The BBVA Foundation established its Frontiers of Knowledge Awards in 2008 to recognize the authors of outstanding contributions and radical advances in a broad range of scientific and technological areas congruent with the knowledge map of the late 20th and 21st centuries, and others that address central challenges, such as climate change and development cooperation, deserving of greater visibility and recognition. Their eight categories include classical areas like Basic Sciences (Physics, Chemistry and Mathematics) and Biomedicine, and other, more recent areas characteristic of our time, ranging from Information and Communication Technologies, Ecology and Conservation Biology, Climate Change and Economics, Finance and Management to Development Cooperation and the innovative realm of artistic creation that is Contemporary Music.

The juries in each category are made up of leading international experts in their respective fields, whose involvement endorses the rigor of the awards and has indeed been instrumental in consolidating their prestige. The BBVA Foundation is aided in the organization of the awards by the Spanish National Research Council (CSIC), the country's premier multidisciplinary research organization. As well as proposing each jury chair, the CSIC is responsible for appointing the Technical Evaluation Committees that undertake an initial assessment of candidates and draw up a reasoned shortlist for the consideration of the juries.

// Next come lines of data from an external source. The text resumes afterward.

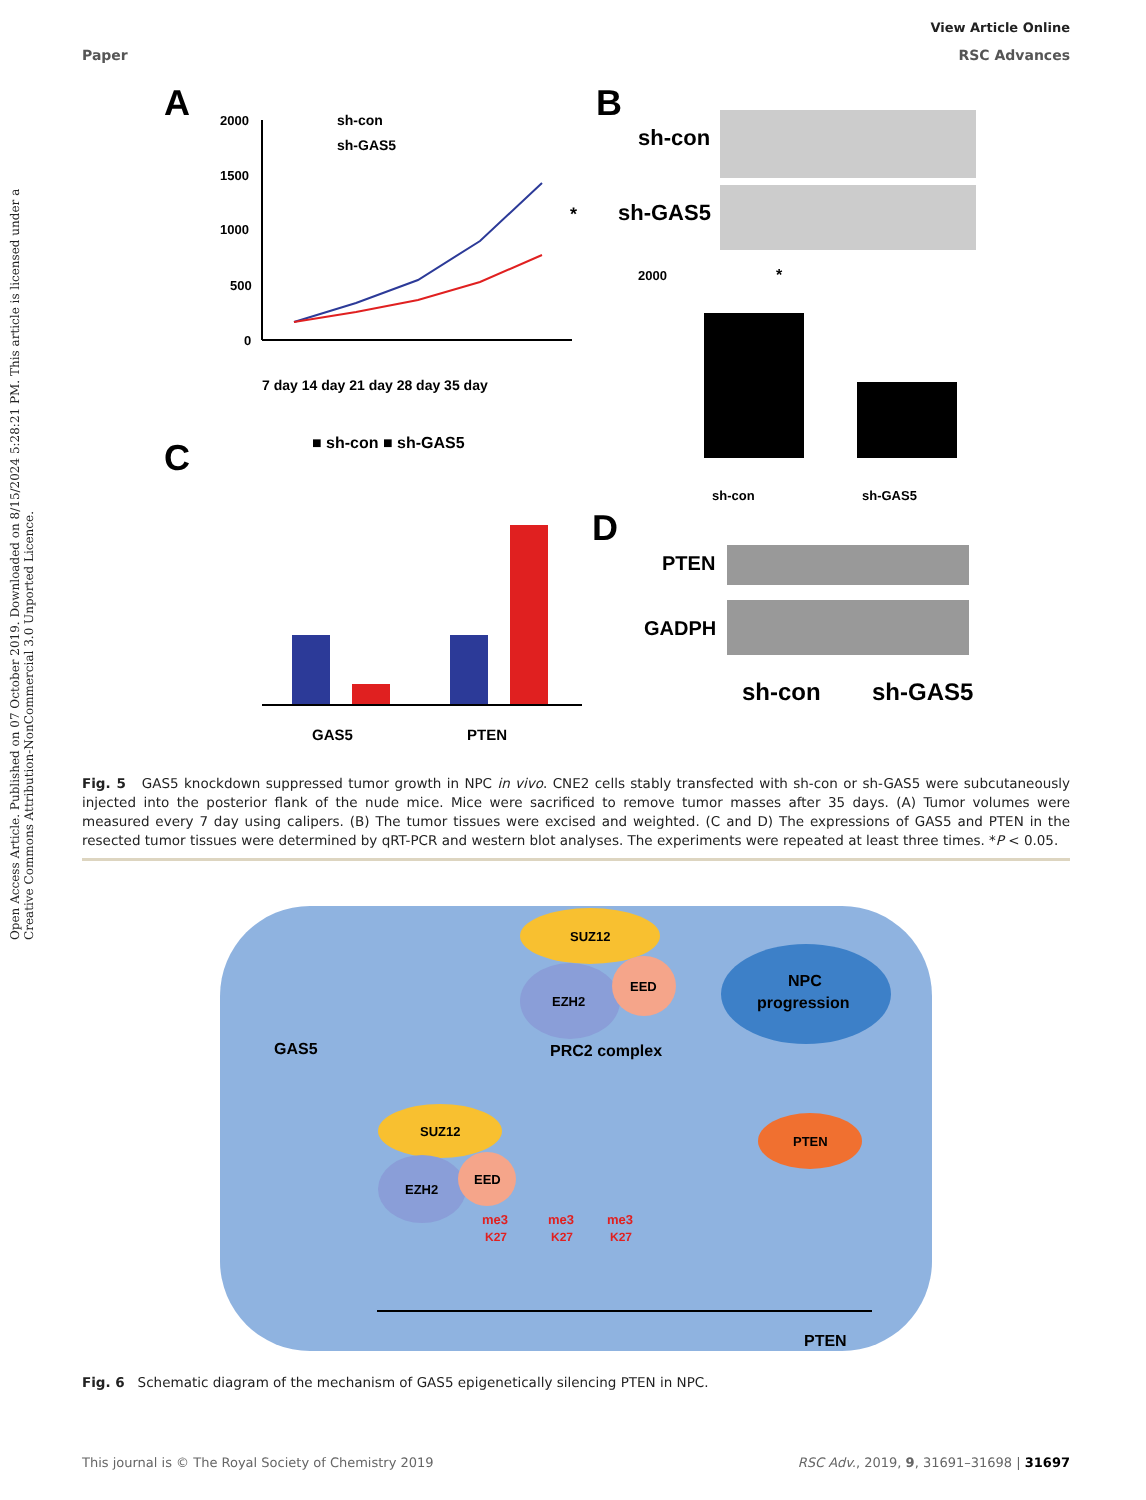View Article Online
Paper RSC Advances
Open Access Article. Published on 07 October 2019. Downloaded on 8/15/2024 5:28:21 PM. This article is licensed under a Creative Commons Attribution-NonCommercial 3.0 Unported Licence.
A
2000
1500
1000
500
0
sh-con
sh-GAS5
*
7 day 14 day 21 day 28 day 35 day
B
sh-con
sh-GAS5
2000
*
sh-con
sh-GAS5
C
■ sh-con ■ sh-GAS5
GAS5
PTEN
D
PTEN
GADPH
sh-con
sh-GAS5
Fig. 5 GAS5 knockdown suppressed tumor growth in NPC in vivo. CNE2 cells stably transfected with sh-con or sh-GAS5 were subcutaneously injected into the posterior flank of the nude mice. Mice were sacrificed to remove tumor masses after 35 days. (A) Tumor volumes were measured every 7 day using calipers. (B) The tumor tissues were excised and weighted. (C and D) The expressions of GAS5 and PTEN in the resected tumor tissues were determined by qRT-PCR and western blot analyses. The experiments were repeated at least three times. *P < 0.05.
SUZ12
EZH2
EED
PRC2 complex
NPC
progression
GAS5
SUZ12
EZH2
EED
me3
K27
me3
K27
me3
K27
PTEN
PTEN
Fig. 6 Schematic diagram of the mechanism of GAS5 epigenetically silencing PTEN in NPC.
This journal is © The Royal Society of Chemistry 2019 RSC Adv., 2019, 9, 31691–31698 | 31697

In the Biomedicine category, Committee members were Dolores Gonzalez-Pacanowska, research scientist at the Instituto de Parasitologia y Biomedicina "Lopez-Neyra" (IPBLN), and coordinator of the Council's Biology and Medicine Area; Rafael Giraldo, research scientist at the Biological Research Center (CIB); V?ctor de Lorenzo, research scientist at the Spanish National Center for Biotechnology (CNB), working with an ERC Advanced Grant; Sergio Moreno, research scientist at the Instituto de Biologia Funcional y Genomica (IBFG, a joint center of CSIC and the University of Salamanca); and Angela Nieto, research scientist at the Instituto de Neurociencias de Alicante (CSIC- Miguel Hernandez University).

Biomedicine jury

The jury in this category was chaired by Angelika Schnieke, Chair of Livestock Technology in the Department of Animal Science at Technische Universitat Munchen (TUM) (Germany). The secretary was Oscar Marin, Research Professor in the Department of Developmental Neurobiology at the Instituto de Neurociencias de Alicante, a joint center of CSIC and Miguel Hernandez University (Spain). Remaining members were Dario Alessi, Director of the Protein Phosphorylation Unit, a Medical Research Council unit in the College of Life Sciences at the University of Dundee (United Kingdom); Mariano Barbacid, leader of the Experimental Oncology Group at the Spanish National Cancer Research Centre (CNIO); Robin Lovell-Badge, Head of the Division of Stem Cell Biology and Developmental Genetics at the MRC National Institute for Medical Research (United Kingdom); Ursula Ravens, Head of the Department of Pharmacology and Toxicology in the Carl Gustav Carus Medical School of Technische Universitat Dresden (TU Dresden) (Germany); and Bruce Whitelaw, Head of the Developmental Biology Division at The Roslin Institute, a basic and translational research center belonging to the University of Edinburgh (United Kingdom).

Previous laureates

The award in the last edition was shared by chemist Douglas Coleman and physician Jeffrey Friedman for "revealing the existence of the genes involved in the regulation of appetite and body weight, a discovery crucial to our understanding of human pathologies such as obesity." In the fourth edition, the award went to Alexander Varshavsky for "discovering the mechanisms involved in protein degradation." Preceding him were Shinya Yamanaka for his achievements "showing that it is possible to reprogram differentiated cells back into a state that is characteristic of pluripotent cells," and Robert Lefkowitz for "his discoveries of the seven transmembrane receptors." Finally, the winner in the inaugural edition was Joan Massague for "developing novel approaches to identify genes involved in organ-specific metastasis."